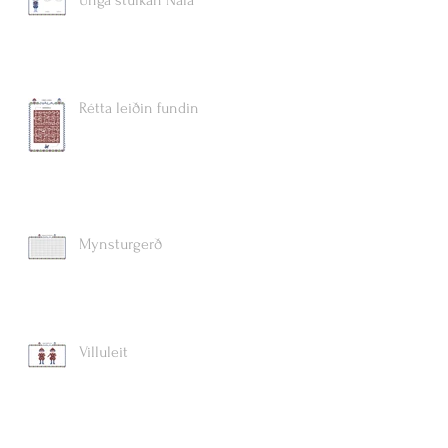
Rétta leiðin fundin
Mynsturgerð
Villuleit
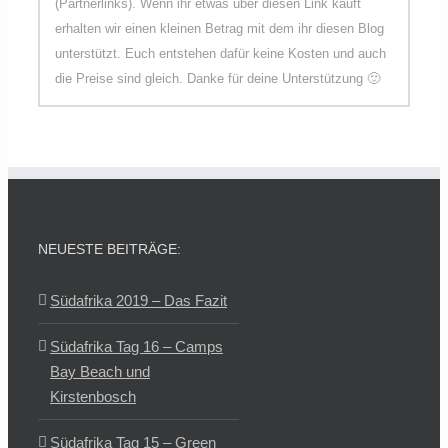
(Partnerlinks). Wenn ihr etwas über diesen Link kauft
erhalten wir einen kleinen Betrag mit dem ihr diesen Blog
unterstützt. Euch entstehen dafür keine Kosten und auch
die Preise sind gleich. Danke für deine Unterstützung 🙂
NEUESTE BEITRÄGE:
Südafrika 2019 – Das Fazit
Südafrika Tag 16 – Camps
Bay Beach und
Kirstenbosch
Südafrika Tag 15 – Green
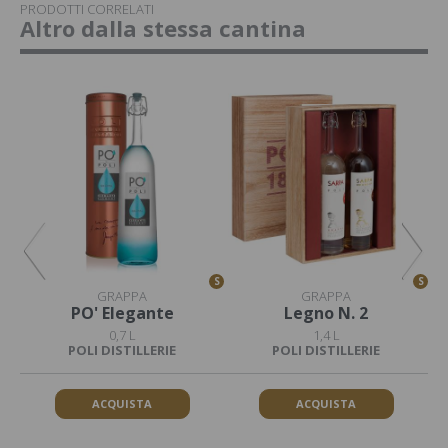
PRODOTTI CORRELATI
Altro dalla stessa cantina
S
S
S
GRAPPA
GRAPPA
PO' Elegante
Legno N. 2
0,7 L
1,4 L
POLI DISTILLERIE
POLI DISTILLERIE
ACQUISTA
ACQUISTA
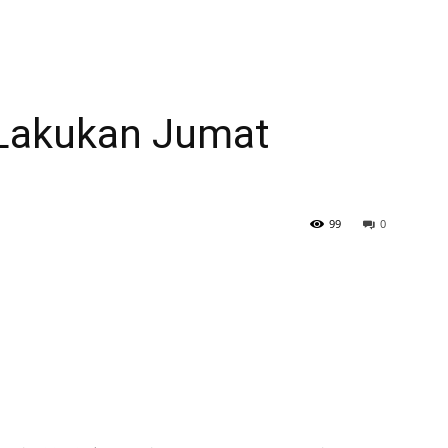
Lakukan Jumat
99
0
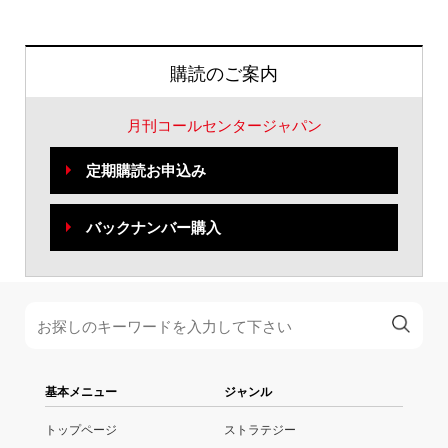
購読のご案内
月刊コールセンタージャパン
定期購読お申込み
バックナンバー購入
基本メニュー
ジャンル
トップページ
ストラテジー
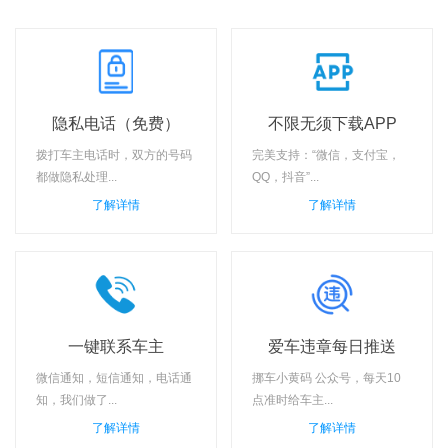
隐私电话（免费）
不限无须下载APP
拨打车主电话时，双方的号码
完美支持：“微信，支付宝，
都做隐私处理...
QQ，抖音”...
了解详情
了解详情
一键联系车主
爱车违章每日推送
微信通知，短信通知，电话通
挪车小黄码 公众号，每天10
知，我们做了...
点准时给车主...
了解详情
了解详情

□ □ □ □

■ TASK GOAL
Taking the lines of the listing one by one, count those that contain "diesen", and answer with the number only.

■ SOLUTION FOR THIS TASK
2